You see how it starts to add up?

Claiming too late

If you need to make a claim, you should inform your insurer as soon as possible -- even if you can't send in documentation immediately.

This is especially important in medical claims, because the insurer will have its own protocol for arranging treatment and, except in life-threatening emergencies, if you don't follow this you may invalidate your cover.

Some specific time limits on claims and notifications may be included in the policy: usually you need to report any relevant crime to the police within 24 or 48 hours of its happening, and there may be a deadline by which you have to submit a claim after returning to Ireland.

Wrongly completed forms

An obvious one, but insurers tell me that wrongly completed forms are probably the most common reason why claims initially fail.

Concentrating when filling in paperwork will pay dividends.

Unrealistic expectations

Travel insurance is intended to cover emergencies, not make life more comfortable. All insurers have their favourite examples of customers who have unrealistic expectations -- the sort of people who try to claim for a massage because their legs are aching after a day on the ski slopes.

Existing medical condition

A common problem, for older travellers especially, is the issue of existing medical conditions. If you don't declare a condition, the entire policy will probably be invalidated.
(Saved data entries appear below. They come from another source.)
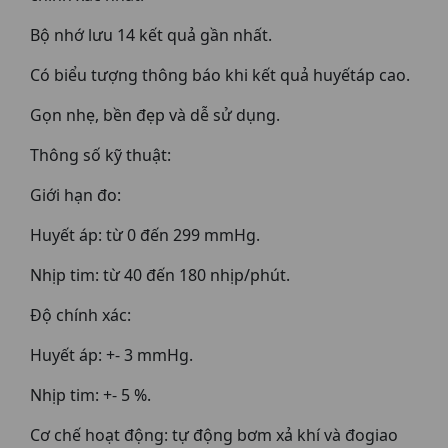
Bộ nhớ lưu 14 kết quả gần nhất.
Có biểu tượng thông báo khi kết quả huyếtáp cao.
Gọn nhẹ, bền đẹp và dễ sử dụng.
Thông số kỹ thuật:
Giới hạn đo:
Huyết áp: từ 0 đến 299 mmHg.
Nhịp tim: từ 40 đến 180 nhịp/phút.
Độ chính xác:
Huyết áp: +- 3 mmHg.
Nhịp tim: +- 5 %.
Cơ chế hoạt động: tự động bơm xả khí và đogiao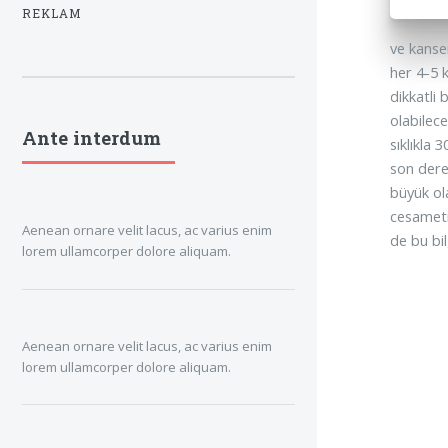
REKLAM
ve kanse
her 4-5 
dikkatli
olabilec
Ante interdum
sıklıkla
son dere
büyük ol
cesameti
Aenean ornare velit lacus, ac varius enim
de bu bil
lorem ullamcorper dolore aliquam.
Aenean ornare velit lacus, ac varius enim
lorem ullamcorper dolore aliquam.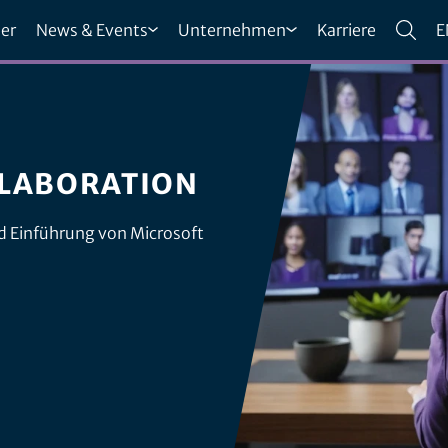
er
News & Events
Unternehmen
Karriere
E
LLABORATION
nd Einführung von Microsoft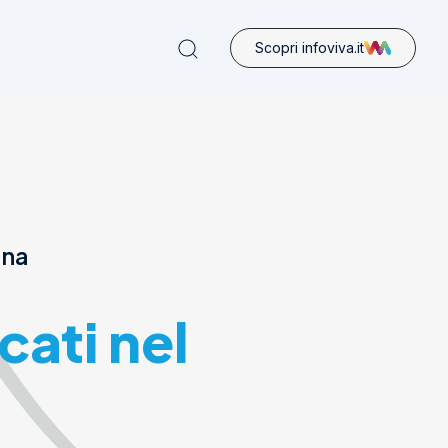
Scopri infoviva.it
ona
cati nel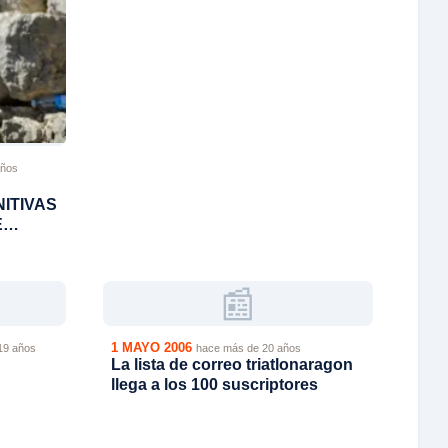
años
NITIVAS
E
DE
📰
1 MAYO 2006
19 años
hace más de 20 años
La lista de correo triatlonaragon
llega a los 100 suscriptores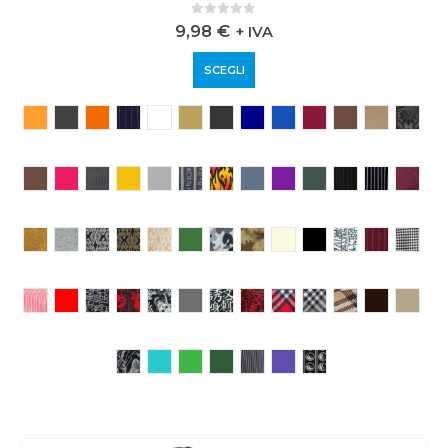
0
out of 5
9,98
€
+ IVA
SCEGLI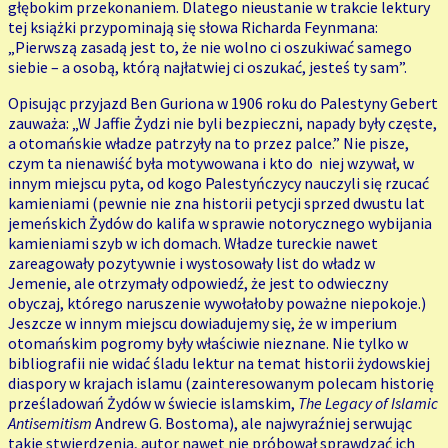
głębokim przekonaniem. Dlatego nieustanie w trakcie lektury
tej książki przypominają się słowa Richarda Feynmana:
„Pierwszą zasadą jest to, że nie wolno ci oszukiwać samego
siebie – a osobą, którą najłatwiej ci oszukać, jesteś ty sam”.
Opisując przyjazd Ben Guriona w 1906 roku do Palestyny Gebert
zauważa: „W Jaffie Żydzi nie byli bezpieczni, napady były częste,
a otomańskie władze patrzyły na to przez palce.” Nie pisze,
czym ta nienawiść była motywowana i kto do niej wzywał, w
innym miejscu pyta, od kogo Palestyńczycy nauczyli się rzucać
kamieniami (pewnie nie zna historii petycji sprzed dwustu lat
jemeńskich Żydów do kalifa w sprawie notorycznego wybijania
kamieniami szyb w ich domach. Władze tureckie nawet
zareagowały pozytywnie i wystosowały list do władz w
Jemenie, ale otrzymały odpowiedź, że jest to odwieczny
obyczaj, którego naruszenie wywołałoby poważne niepokoje.)
Jeszcze w innym miejscu dowiadujemy się, że w imperium
otomańskim pogromy były właściwie nieznane. Nie tylko w
bibliografii nie widać śladu lektur na temat historii żydowskiej
diaspory w krajach islamu (zainteresowanym polecam historię
prześladowań Żydów w świecie islamskim,
The Legacy of Islamic
Antisemitism
Andrew G. Bostoma), ale najwyraźniej serwując
takie stwierdzenia, autor nawet nie próbował sprawdzać ich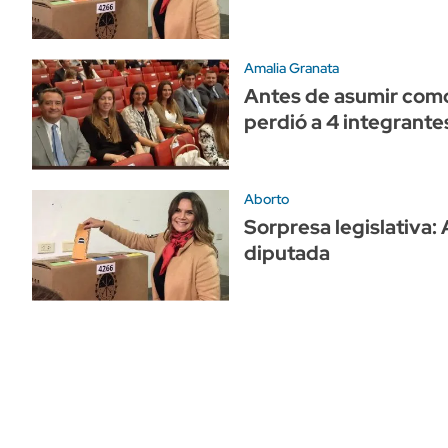
Amalia Granata
Antes de asumir como
perdió a 4 integrante
Aborto
Sorpresa legislativa:
diputada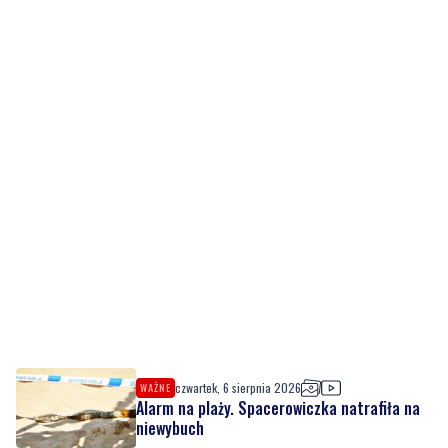
czwartek, 6 sierpnia 2026
WAŻNE
Alarm na plaży. Spacerowiczka natrafiła na
niewybuch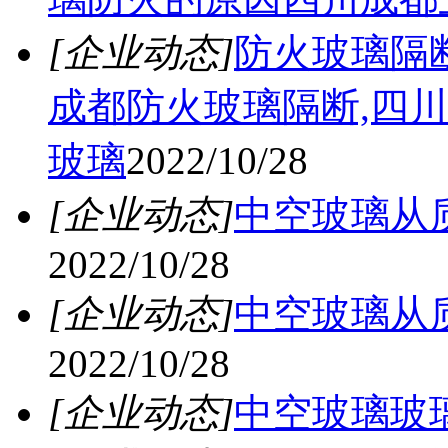
[企业动态]
防火玻璃隔
成都防火玻璃隔断,四
玻璃
2022/10/28
[企业动态]
中空玻璃从
2022/10/28
[企业动态]
中空玻璃从
2022/10/28
[企业动态]
中空玻璃玻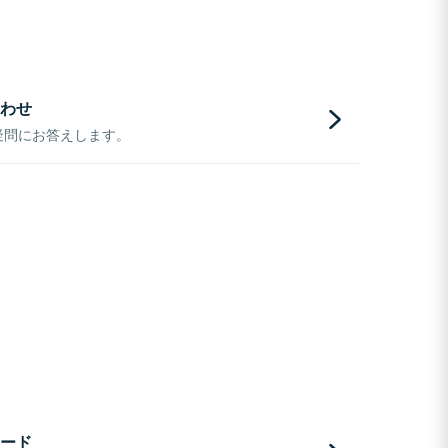
わせ
疑問にお答えします。
ード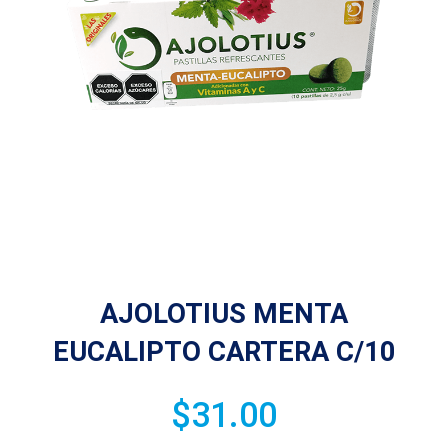
AJOLOTIUS MENTA
EUCALIPTO CARTERA C/10
$
31.00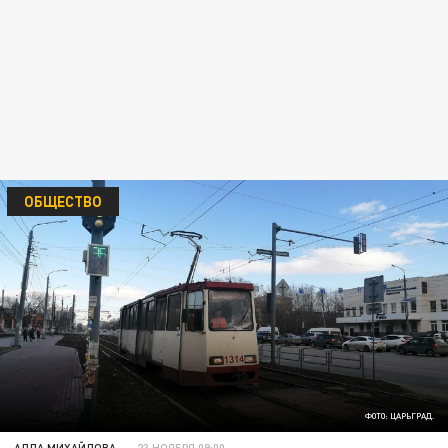
ОБЩЕСТВО
ФОТО: ЦАРЬГРАД.
АЛЛА МИХАЙЛОВА
23 НОЯБРЯ 09:00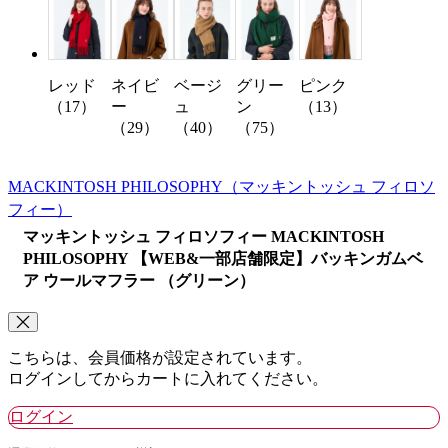
レッド
ネイビ
ベージ
グリー
ピンク
（17）
ー
ュ
ン
（13）
（29）
（40）
（75）
MACKINTOSH PHILOSOPHY
（マッキントッシュ フィロソ
フィー）
マッキントッシュ フィロソフィー MACKINTOSH
PHILOSOPHY 【WEB&一部店舗限定】バッキンガムベ
ア ウールマフラー （グリーン）
こちらは、会員価格が設定されています。
ログインしてからカートに入れてください。
ログイン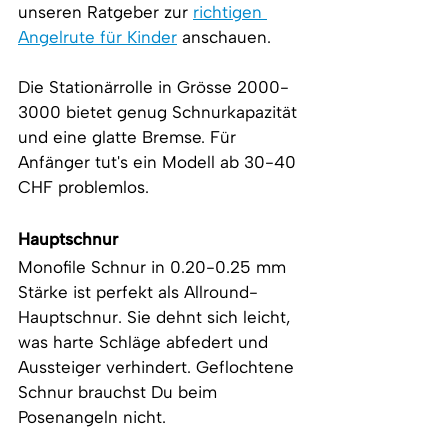
unseren Ratgeber zur 
richtigen 
Angelrute für Kinder
 anschauen.
Die Stationärrolle in Grösse 2000-
3000 bietet genug Schnurkapazität 
und eine glatte Bremse. Für 
Anfänger tut's ein Modell ab 30-40 
CHF problemlos.
Hauptschnur
Monofile Schnur in 0.20-0.25 mm 
Stärke ist perfekt als Allround-
Hauptschnur. Sie dehnt sich leicht, 
was harte Schläge abfedert und 
Aussteiger verhindert. Geflochtene 
Schnur brauchst Du beim 
Posenangeln nicht.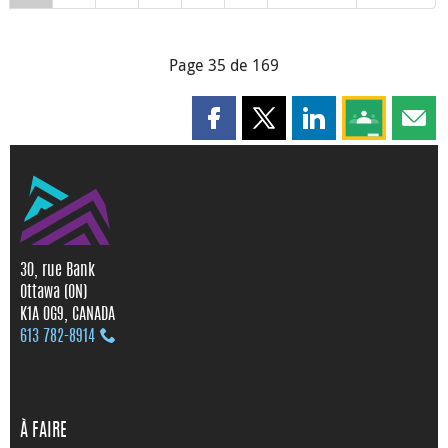
Page 35 de 169
Partager cette page sur Faceboo
Partager cette page sur X
Partager cette pag
Partagez ce
Parta
30, rue Bank
Ottawa (ON)
K1A 0G9, CANADA
613 782‑8914
À FAIRE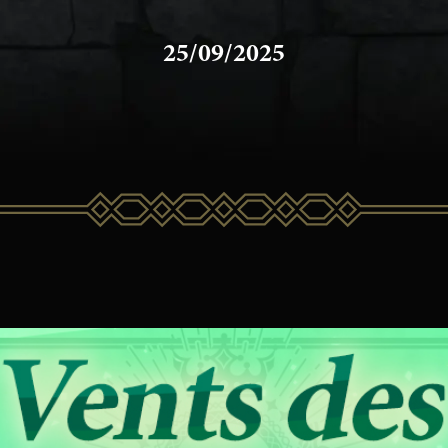
25/09/2025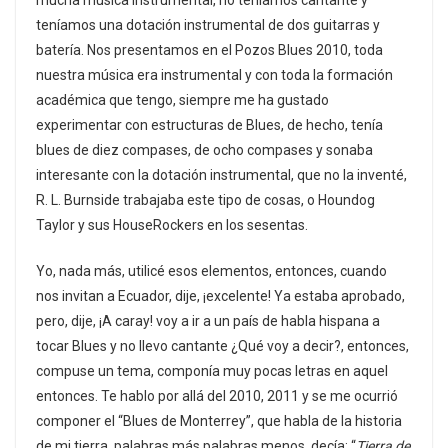
mucha música instrumental, no teníamos cantante y
teníamos una dotación instrumental de dos guitarras y
batería. Nos presentamos en el Pozos Blues 2010, toda
nuestra música era instrumental y con toda la formación
académica que tengo, siempre me ha gustado
experimentar con estructuras de Blues, de hecho, tenía
blues de diez compases, de ocho compases y sonaba
interesante con la dotación instrumental, que no la inventé,
R. L. Burnside trabajaba este tipo de cosas, o Houndog
Taylor y sus HouseRockers en los sesentas.
Yo, nada más, utilicé esos elementos, entonces, cuando
nos invitan a Ecuador, dije, ¡excelente! Ya estaba aprobado,
pero, dije, ¡A caray! voy a ir a un país de habla hispana a
tocar Blues y no llevo cantante ¿Qué voy a decir?, entonces,
compuse un tema, componía muy pocas letras en aquel
entonces. Te hablo por allá del 2010, 2011 y se me ocurrió
componer el “Blues de Monterrey”, que habla de la historia
de mi tierra, palabras más palabras menos, decía: “
Tierra de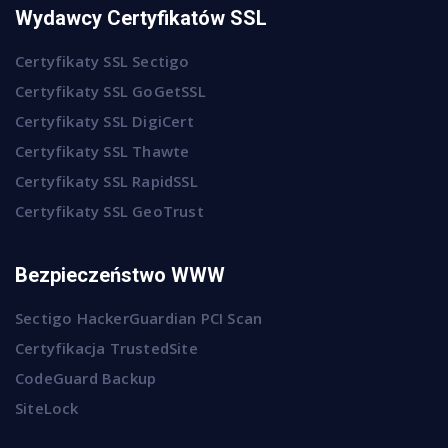
Wydawcy Certyfikatów SSL
Certyfikaty SSL Sectigo
Certyfikaty SSL GoGetSSL
Certyfikaty SSL DigiCert
Certyfikaty SSL Thawte
Certyfikaty SSL RapidSSL
Certyfikaty SSL GeoTrust
Bezpieczeństwo WWW
Sectigo HackerGuardian PCI Scan
Certyfikacja TrustedSite
CodeGuard Backup
SiteLock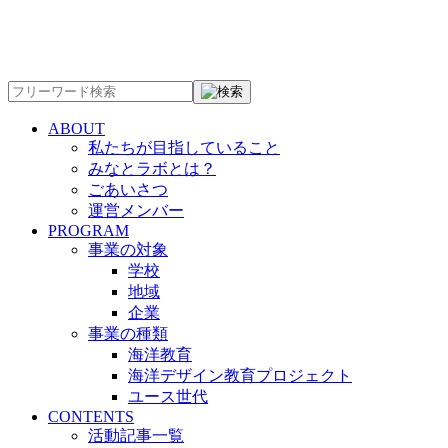
ABOUT
私たちが目指していること
みなとラボとは？
ごあいさつ
運営メンバー
PROGRAM
事業の対象
学校
地域
企業
事業の種類
海洋教育
海洋デザイン教育プロジェクト
ユース世代
CONTENTS
活動記事一覧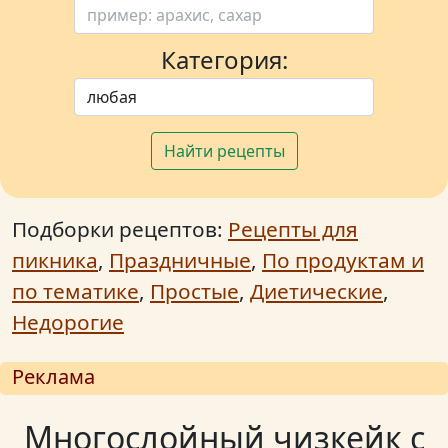
Категория:
Найти рецепты
Подборки рецептов:
Рецепты для
пикника
,
Праздничные
,
По продуктам и
по тематике
,
Простые
,
Диетические
,
Недорогие
Реклама
Многослойный чизкейк с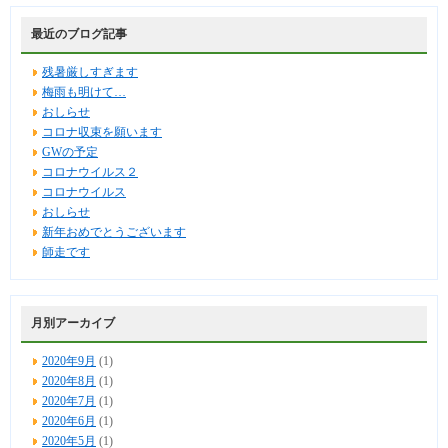
最近のブログ記事
残暑厳しすぎます
梅雨も明けて…
おしらせ
コロナ収束を願います
GWの予定
コロナウイルス２
コロナウイルス
おしらせ
新年おめでとうございます
師走です
月別アーカイブ
2020年9月
(1)
2020年8月
(1)
2020年7月
(1)
2020年6月
(1)
2020年5月
(1)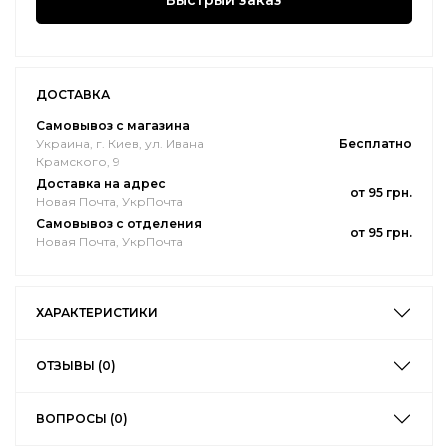
Быстрый заказ
ДОСТАВКА
Самовывоз с магазина
Украина, г. Киев, ул. Ивана
Бесплатно
Крамского, 9
Доставка на адрес
от 95 грн.
Новая Почта, УкрПочта
Самовывоз с отделения
от 95 грн.
Новая Почта, УкрПочта
ХАРАКТЕРИСТИКИ
ОТЗЫВЫ (0)
ВОПРОСЫ (0)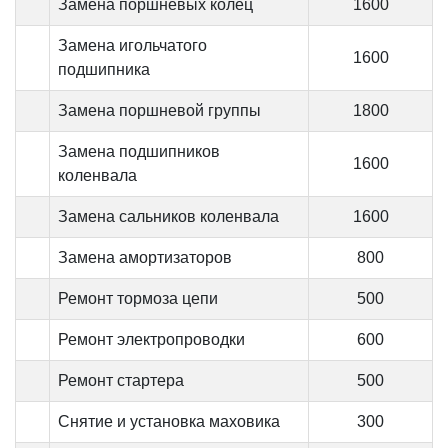
Замена поршневых колец
1600
Замена игольчатого
1600
подшипника
Замена поршневой группы
1800
Замена подшипников
1600
коленвала
Замена сальников коленвала
1600
Замена амортизаторов
800
Ремонт тормоза цепи
500
Ремонт электропроводки
600
Ремонт стартера
500
Снятие и установка маховика
300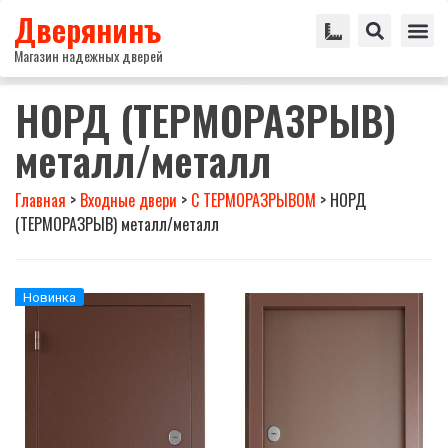
Дверянинъ
Магазин надежных дверей
НОРД (ТЕРМОРАЗРЫВ)
металл/металл
Главная
>
Входные двери
>
С ТЕРМОРАЗРЫВОМ
>
НОРД
(ТЕРМОРАЗРЫВ) металл/металл
Новинка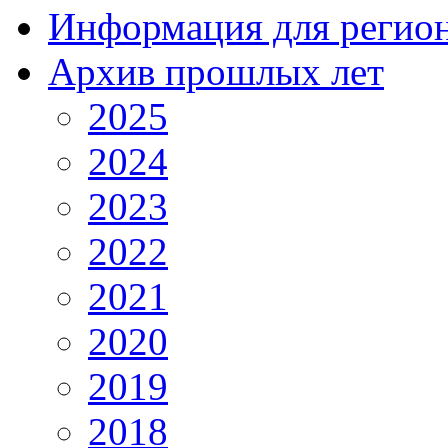
Информация для регио
Архив прошлых лет
2025
2024
2023
2022
2021
2020
2019
2018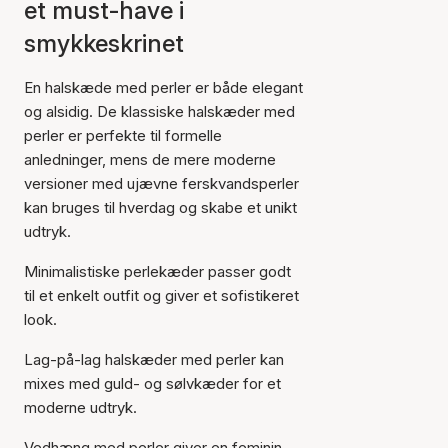
et must-have i
smykkeskrinet
En halskæde med perler er både elegant
og alsidig. De klassiske halskæder med
perler er perfekte til formelle
anledninger, mens de mere moderne
versioner med ujævne ferskvandsperler
kan bruges til hverdag og skabe et unikt
udtryk.
Minimalistiske perlekæder passer godt
til et enkelt outfit og giver et sofistikeret
look.
Lag-på-lag halskæder med perler kan
mixes med guld- og sølvkæder for et
moderne udtryk.
Vedhæng med perler giver en feminin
If you are in any doubt, talk to the insurer before you buy.

Note also that, if you have an existing injury that is exacerbated by a second accident while you are travelling, cover for this may also be excluded.

Disinclination to travel

If you decide to cancel a holiday because you are worried about a terrorist event, for example, you won't make a successful claim.

You will need evidence of an event such as a medical emergency or a death in the family to activate this section of the policy.

Lack of precautions

If you are hiring a moped and you don't wear a helmet, any claim for injury may not be covered. The same is true for riding and similar sports.

Excluded area

Some parts of the world are clearly unsafe to travel in -- parts of Afghanistan and Somalia immediately spring to mind. But there are many other, less obvious areas that are considered exceptionally dangerous.

The British Foreign and Commonwealth Office (FCO) currently advises against all travel to some areas in a total of 36 countries, including parts of some major holiday destinations such as Thailand, India and Sri Lanka.

Your policy is unlikely to cover you if you stray into an area specified as dangerous by the FCO or our Department of Foreign Affairs so, if in any doubt, check the latest advice on the website www.dfa.ie or www.fco.gov.uk.

Lack of due care

You are expected to exercise "reasonable care" for the safety of your property. This means that in some circumstances, anything lost or stolen won't be covered.

An example of an exclusion is baggage left unattended, unless in locked accommodation and "where an appropriately sized safety deposit box was not available for use by you" (in other words, if you don't lock valuables in the hotel safe, they won't be covered).

Other exclusions include baggage stolen from an unattended vehicle "unless it was in the locked glove compartment or locked rear boot or luggage area of the vehicle"; and valuables stolen from checked-in hold baggage.

Financial failure

Many people wrongly believe that travel insurance will cover you if your travel company goes out of business. They are wrong.

A few policies do now cover the financial failure of an airline; fewer still also cover any losses (such as those on accommodation bookings) that you suffer as a result.

Acts of God

Costs associated with an act of God (such as an erupting Icelandic volcano), a terrorist act or a strike, such as the recent BA cabin crew walkout, are not normally covered by travel insurance policies, though some insurers have waived this restriction on a one-off basis in exceptional circumstances, most notably in the aftermath of 9/11.